[EXERCISE GOAL]: Print each record exactly as it appears, but drop the images.

------ MATERIAL FOR THIS EXERCISE

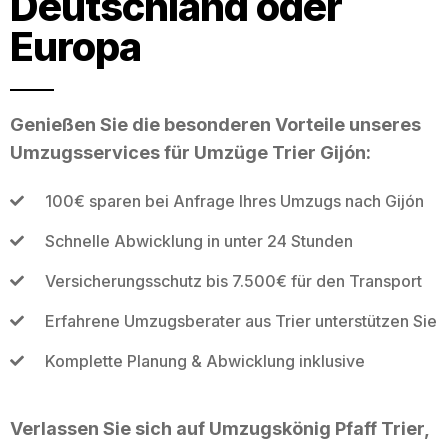
Deutschland oder
Europa
Genießen Sie die besonderen Vorteile unseres
Umzugsservices für Umzüge Trier Gijón:
100€ sparen bei Anfrage Ihres Umzugs nach Gijón
Schnelle Abwicklung in unter 24 Stunden
Versicherungsschutz bis 7.500€ für den Transport
Erfahrene Umzugsberater aus Trier unterstützen Sie
Komplette Planung & Abwicklung inklusive
Verlassen Sie sich auf Umzugskönig Pfaff Trier,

------------

[YOUR RESPONSE]:
Deutschland oder
Europa
Genießen Sie die besonderen Vorteile unseres
Umzugsservices für Umzüge Trier Gijón:
100€ sparen bei Anfrage Ihres Umzugs nach Gijón
Schnelle Abwicklung in unter 24 Stunden
Versicherungsschutz bis 7.500€ für den Transport
Erfahrene Umzugsberater aus Trier unterstützen Sie
Komplette Planung & Abwicklung inklusive
Verlassen Sie sich auf Umzugskönig Pfaff Trier,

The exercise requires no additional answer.